Kilkenny pharmacists condemn minister for undermining pharmacy services and jobs

Front line health services will be seriously damaged by the Minister for Health and Children’s decision to cut payments by 36 per cent to pharmacists for providing medicines and advice to patients on the community drugs schemes , according to the Irish Pharmacy Union [IPU], the representative body for 1,900 community pharmacists.

Local pharmacist John O’Connell from O’Connell’s Pharmacy in Kilkenny stated; “These cuts announced today amount to a 36 per cent reduction in the current level of payments to pharmacists. These massive cuts are utterly disproportionate and totally unsustainable. These cuts compromise patient services and up to 5,000 jobs in pharmacies could be lost as a direct result of this Government decision.

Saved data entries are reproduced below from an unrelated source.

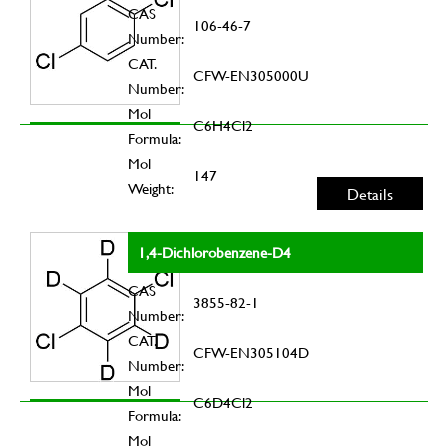
CAS
106-46-7
Number:
CAT.
CFW-EN305000U
Number:
Mol
C6H4Cl2
Formula:
Mol
147
Weight:
Details
1,4-Dichlorobenzene-D4
CAS
3855-82-1
Number:
CAT.
CFW-EN305104D
Number:
Mol
C6D4Cl2
Formula:
Mol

“Although pharmacists are not responsible for rising health costs and have always provided value for money, we had indicated to Government that we were willing to accept a cut equivalent to eight per cent of our fees in the national interest. This was in line with cuts being proposed in other parts of the health service.”

Mr O’Connell described the small increase in the fees for dispensing medicines and providing advice to medical card patients as a fig leaf – “it’s a clumsy attempt to mask the true extent of the cuts”, which amount to 36 per cent of pharmacists’ payments from the HSE. He also said the cuts will wipe out pharmacists’ margins and their capacity to deliver and sustain services through the negotiation of trading terms. The dispensing fee per item now being proposed is, on average, 33 per cent lower than the rate put forward by the Minister’s own Independent Body late last year. “No amount of spin or distortion of fact will hide the devastating reality of these cuts, which is an overall cut of 36 per cent for delivering the State’s community drugs schemes.”

Also commenting on the issue, IPU president Liz Hoctor said, “This minister seems determined to destroy one of the few parts of the health service that has managed to continue to deliver effective patient care in an otherwise very dysfunctional health service. The irrational nature of this decision again highlights the lack of leadership and vision in either the Department of Health and Children or the Health Service Executive and their scant regard for patient services.

Ms Hoctor continued, “the Minister for Health and Children has used Section 9 of the Financial Emergency Measures in the Public Interest Act 2009 in a vindictive fashion to circumvent a High Court Judgement, which found that the HSE had acted unlawfully by cutting pharmacists’ payments in March 2008.” She said, Section 9 of the Act should be repealed at the earliest opportunity “if it is to be used in this cynical fashion.”

The union is now seeking an urgent meeting with the minister.